A key issue for businesses is integrating energy management systems with other building systems. Interserve’s smart HQ building near Birmingham International Airport has sensors to provide data on room temperatures and whether they are occupied. The building management system’s analytics adjusts heating, ventilation and air conditioning.


“Another issue is the ability of clients to generate their own power on site,” says Sewell. “Some clients have the space to do so, while others choose to access an off-site scheme to supply them with the required power.”


A consideration for those exporting power to the grid, or planning to do so, is local grid capacity. Parts of the grid network are congested at times, especially in the South West, which has several renewable projects in development.

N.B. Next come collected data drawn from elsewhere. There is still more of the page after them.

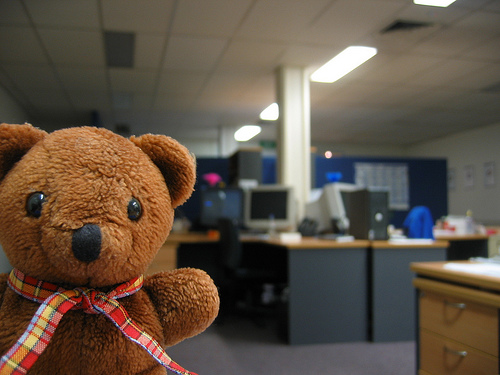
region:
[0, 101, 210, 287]
head of a teddy bear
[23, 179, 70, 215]
eye of a teddy bear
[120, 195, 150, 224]
eye of a teddy bear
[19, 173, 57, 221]
an eye of a teddy bear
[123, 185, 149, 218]
an eye of a teddy bear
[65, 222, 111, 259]
nose of a teddy bear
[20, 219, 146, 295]
mouth of a teddy bear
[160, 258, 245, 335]
arm of a teddy bear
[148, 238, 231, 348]
an arm of a teddy bear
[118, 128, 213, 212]
an ear of a teddy bear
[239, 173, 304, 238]
A monitor on the desk.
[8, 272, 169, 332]
The teddy bear has scarf around neck.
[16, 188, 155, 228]
The eyes on the bear is black.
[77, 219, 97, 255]
The nose on the bear is black.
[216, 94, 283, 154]
Lights on the ceiling are turned on.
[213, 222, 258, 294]
A black chair by the desk.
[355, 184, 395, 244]
Computer tower on top of the desk.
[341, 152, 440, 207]
The cubicle is blue.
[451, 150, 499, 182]
Papers posted on the wall.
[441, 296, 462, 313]
The handle of the drawer.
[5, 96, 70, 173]
ear of a teddy bear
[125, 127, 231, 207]
ear of a teddy bear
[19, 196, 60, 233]
eye of a teddy bear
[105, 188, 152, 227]
eye of a teddy bear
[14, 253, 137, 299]
mouth of a teddy bear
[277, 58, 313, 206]
a white pole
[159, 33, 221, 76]
a white ceiling tile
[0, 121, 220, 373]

Firms with on-site power generation should invest in energy storage so that they can store surplus power for sale to the grid when there is spare capacity.


Questions of law

All businesses must upgrade to The Minimum Energy Efficiency Standard, taking effect in April (see page 50).  


Another key legal requirement stems from the Medium Combustion Plant Directive, which prevents ‘dirty’ diesel generators from taking part in balancing services – nudging demand to cleaner technologies.


Conserving energy use by demand reduction, energy-efficiency measures, on-site generation and proactive management through demand-response systems will soon be mainstream, with DSR offering the flexibility and accessibility to balance customers’ needs.